**Document:**
Mommy needs a mystery, darling.
The only way for me to handily ignore my completely lack of action is to quickly grab a mommy mystery. Most are fictional to the point of fantasy - as when the meek stay at home mom finds her voice and becomes disturbingly handy with a gun all in a few chapters. The tales could even be to the point of annoyance like the one mommy detective who works full time at a newspaper while being primary care giver to her brood while always being the go to gal for cupcake making- all while remaining as cute as a button. But I don’t begrudge these books for their lack of any semblance to a real mother’s life. I revel in the delusion that somewhere out there is a crime waiting for me to solve while my best quirky friend offers to watch my kids for hours on end, my life’s mate offers dinner and foot rubs after a long day of amateur sleuthing and within less time than it takes to get a kid signed up for one measly week of camp I have brought justice to the world.

These books, like the mommies who read them, run the gamut in tone and approach. Leslie Meier’s Lucy Stone mysteries (she of the cupcake cutie fame) sticks with the coziest of cozies with titles such as The Christmas Cookie Murder and any others celebrating the holidays. Sara Rosett’s Ellie Avery series chronicles the life of an Air Force wife and professional organizer (with organizational tips at the end of the chapters- very useful although I know in my heart that I will never use them). Diane Mott Davidson’s Goldy Schultz starts of the series as a young single mom struggling to make a go as a caterer. It’s nice to see how she changes with each mystery and even nicer to see the recipes Goldy employs added on the back of the book. In the end, I’d have to say my favorites are Ayelet Waldman’s Mommy Track mysteries that chronicle former public defender Juliet Applebaum. Yes, she has a storied life (she lives in LA with her screenwriter husband and has a fabulous group of friends) but she is also frequently overwhelmed with her kids and struggles with her choices. Besides, how can you not enjoy a book titled A Playdate with Death?

Time to Save A Daughter from the Sparkle: Wendy is not a Twilight fan. That pleased me to no end because I mistakenly thought that this was a result of my fabulous mommying. Let me be the first to say that the Twilight books aren’t really all that bad, and in the right (and older) hands would be suitable fun times. I’m a fan of many series’ that are supposed to be exclusively for the erstwhile young adult or juvenile readers. But when I first realized that the tween target audience was going to follow little Bella’s swooning every time Edward exhibited crazy stalker tendencies, I had to stop myself from flinging the book across the room with a mighty “hell no”. My lovely daughter didn’t need to delve into some tired fantasy of a bad boy take over. My daughter, I simpered self-righteously, was too smart for that.

**Exercise tasks:**
1. In the blog post, which mystery series does the writer name as their favorite?
2. Reproduce the passage of the blog post starting at "Time to Save" and ending at "smart for that.".

[Stored dataset items]
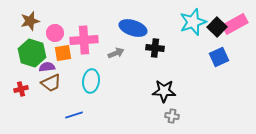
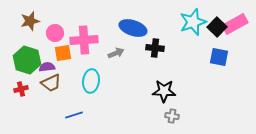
green hexagon: moved 5 px left, 7 px down
blue square: rotated 36 degrees clockwise
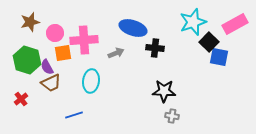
brown star: moved 1 px down
black square: moved 8 px left, 15 px down
purple semicircle: rotated 112 degrees counterclockwise
red cross: moved 10 px down; rotated 24 degrees counterclockwise
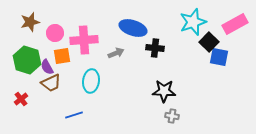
orange square: moved 1 px left, 3 px down
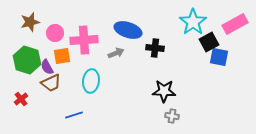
cyan star: rotated 16 degrees counterclockwise
blue ellipse: moved 5 px left, 2 px down
black square: rotated 18 degrees clockwise
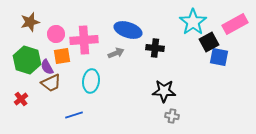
pink circle: moved 1 px right, 1 px down
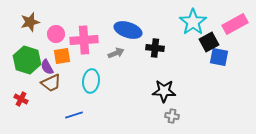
red cross: rotated 24 degrees counterclockwise
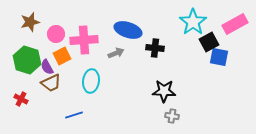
orange square: rotated 18 degrees counterclockwise
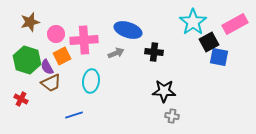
black cross: moved 1 px left, 4 px down
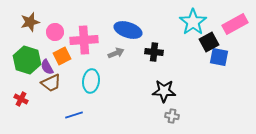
pink circle: moved 1 px left, 2 px up
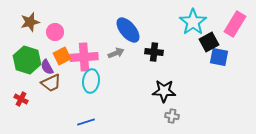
pink rectangle: rotated 30 degrees counterclockwise
blue ellipse: rotated 32 degrees clockwise
pink cross: moved 17 px down
blue line: moved 12 px right, 7 px down
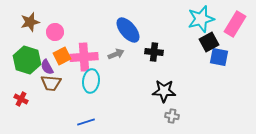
cyan star: moved 8 px right, 3 px up; rotated 20 degrees clockwise
gray arrow: moved 1 px down
brown trapezoid: rotated 30 degrees clockwise
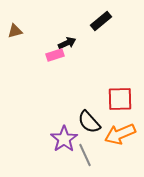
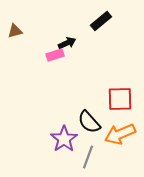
gray line: moved 3 px right, 2 px down; rotated 45 degrees clockwise
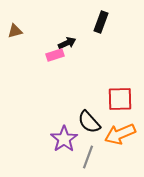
black rectangle: moved 1 px down; rotated 30 degrees counterclockwise
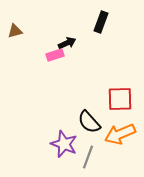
purple star: moved 5 px down; rotated 16 degrees counterclockwise
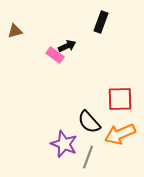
black arrow: moved 3 px down
pink rectangle: rotated 54 degrees clockwise
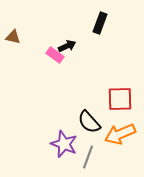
black rectangle: moved 1 px left, 1 px down
brown triangle: moved 2 px left, 6 px down; rotated 28 degrees clockwise
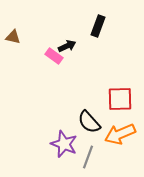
black rectangle: moved 2 px left, 3 px down
pink rectangle: moved 1 px left, 1 px down
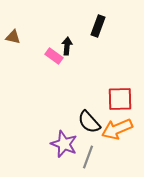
black arrow: rotated 60 degrees counterclockwise
orange arrow: moved 3 px left, 5 px up
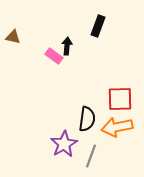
black semicircle: moved 2 px left, 3 px up; rotated 130 degrees counterclockwise
orange arrow: moved 2 px up; rotated 12 degrees clockwise
purple star: rotated 20 degrees clockwise
gray line: moved 3 px right, 1 px up
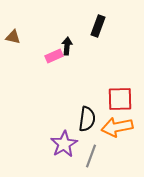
pink rectangle: rotated 60 degrees counterclockwise
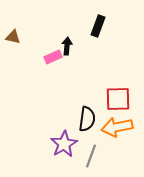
pink rectangle: moved 1 px left, 1 px down
red square: moved 2 px left
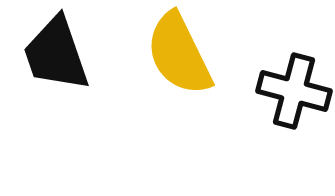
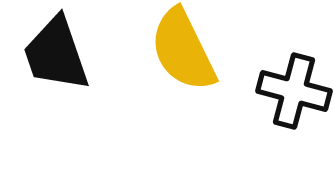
yellow semicircle: moved 4 px right, 4 px up
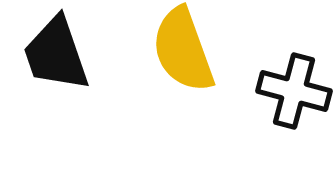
yellow semicircle: rotated 6 degrees clockwise
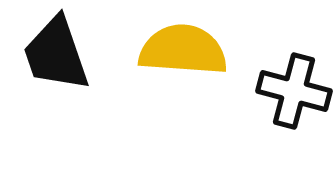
yellow semicircle: rotated 114 degrees clockwise
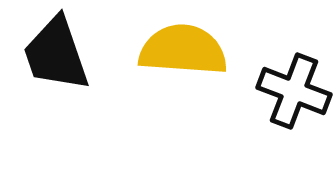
black cross: rotated 6 degrees clockwise
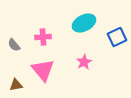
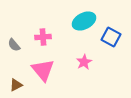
cyan ellipse: moved 2 px up
blue square: moved 6 px left; rotated 36 degrees counterclockwise
brown triangle: rotated 16 degrees counterclockwise
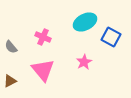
cyan ellipse: moved 1 px right, 1 px down
pink cross: rotated 28 degrees clockwise
gray semicircle: moved 3 px left, 2 px down
brown triangle: moved 6 px left, 4 px up
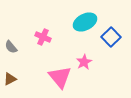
blue square: rotated 18 degrees clockwise
pink triangle: moved 17 px right, 7 px down
brown triangle: moved 2 px up
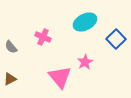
blue square: moved 5 px right, 2 px down
pink star: moved 1 px right
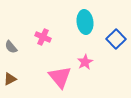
cyan ellipse: rotated 70 degrees counterclockwise
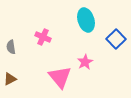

**Answers to the problems:**
1. Ayelet Waldman's Mommy Track mysteries, which follow former public defender Juliet Applebaum.

2.
Time to Save A Daughter from the Sparkle: Wendy is not a Twilight fan. That pleased me to no end because I mistakenly thought that this was a result of my fabulous mommying. Let me be the first to say that the Twilight books aren’t really all that bad, and in the right (and older) hands would be suitable fun times. I’m a fan of many series’ that are supposed to be exclusively for the erstwhile young adult or juvenile readers. But when I first realized that the tween target audience was going to follow little Bella’s swooning every time Edward exhibited crazy stalker tendencies, I had to stop myself from flinging the book across the room with a mighty “hell no”. My lovely daughter didn’t need to delve into some tired fantasy of a bad boy take over. My daughter, I simpered self-righteously, was too smart for that.